Sometimes you want to get started on analyzing data with the main objective of practising the basics of a certain language. So the focus is not so much on the analysis itself but getting familiar with the commands and steps involved in a data analysis. In such cases, we can create our own (simple/ small) hypothetical datasets without spend time sourcing datasets/ scraping data. It is especially helpful to get comfortable with the language first before interacting with big and complex real-world data. This is a common practice in most data science programs. But of course, often the excitement lies in understanding real-world situations/ applications hence some might find that hypothetical datasets are not interesting.
There are several datasets within R itself such as mtcars and iris, but there could be occasions where we want to create examples that fit a particular context.
![](https://static.wixstatic.com/media/1ea3da_a1ed35fdf89646fba96cb4350f88bf01~mv2.png/v1/fill/w_980,h_696,al_c,q_90,usm_0.66_1.00_0.01,enc_avif,quality_auto/1ea3da_a1ed35fdf89646fba96cb4350f88bf01~mv2.png)
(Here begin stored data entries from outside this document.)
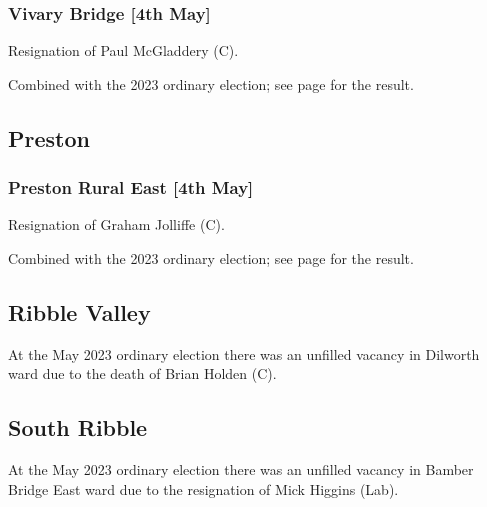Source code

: \documentclass[a4paper,openany]{book}
\begin{document}
\begin{resultsiii}
\subsubsection*{Vivary Bridge \hspace*{\fill}\nolinebreak[1]%
	\enspace\hspace*{\fill}
	[4th May]}


Resignation of Paul McGladdery (C).

Combined with the 2023 ordinary election; see page \pageref{VivaryBridgePendle} for the result.

\subsection*{Preston}

\subsubsection*{Preston Rural East \hspace*{\fill}\nolinebreak[1]%
	\enspace\hspace*{\fill}
	[4th May]}


Resignation of Graham Jolliffe (C).

Combined with the 2023 ordinary election; see page \pageref{PrestonPrestonRuralEast} for the result.

\subsection*{Ribble Valley}

At the May 2023 ordinary election there was an unfilled vacancy in Dilworth ward due to the death of Brian Holden (C).%

\subsection*{South Ribble}

At the May 2023 ordinary election there was an unfilled vacancy in Bamber Bridge East ward due to the resignation of Mick Higgins (Lab).%


\end{resultsiii}
\end{document}
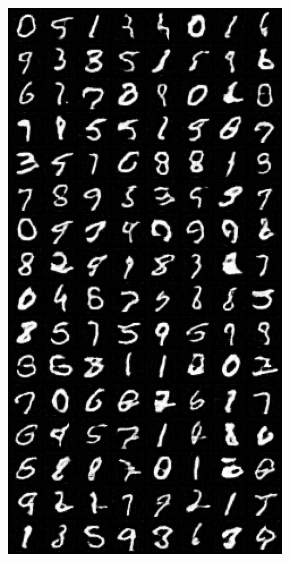 \begin{figure}[H]
    \centering

    \begin{subfigure}{0.2\textwidth}
        \centering
        \includegraphics[width=0.95\linewidth]{nz/nz10_fake_sample_epoch_0010.png}
        \caption{}
        \label{subfig:nz10}
    \end{subfigure}%

\end{figure}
In this notebook, I outline the few lines of code to create a hypothetical dataset consisting of five columns, namely id, gender of students, and scores of test 1, 2 and 3. There are a total of 50 male and 50 female students. Each test score follows its own normal distribution. Of which some of the scores for test 1 and test 2 were made missing to mimic dirty/ incomplete data in the real-world. The first few rows of the dataset is shown below. This is a simple exercise with few lines of code and makes use of loop. You can now go ahead to create your own hypothetical dataset!
![](https://static.wixstatic.com/media/1ea3da_ae2b3312a8d84d74ac1f29dd875a2cf5~mv2.png/v1/fill/w_980,h_311,al_c,q_85,usm_0.66_1.00_0.01,enc_avif,quality_auto/1ea3da_ae2b3312a8d84d74ac1f29dd875a2cf5~mv2.png)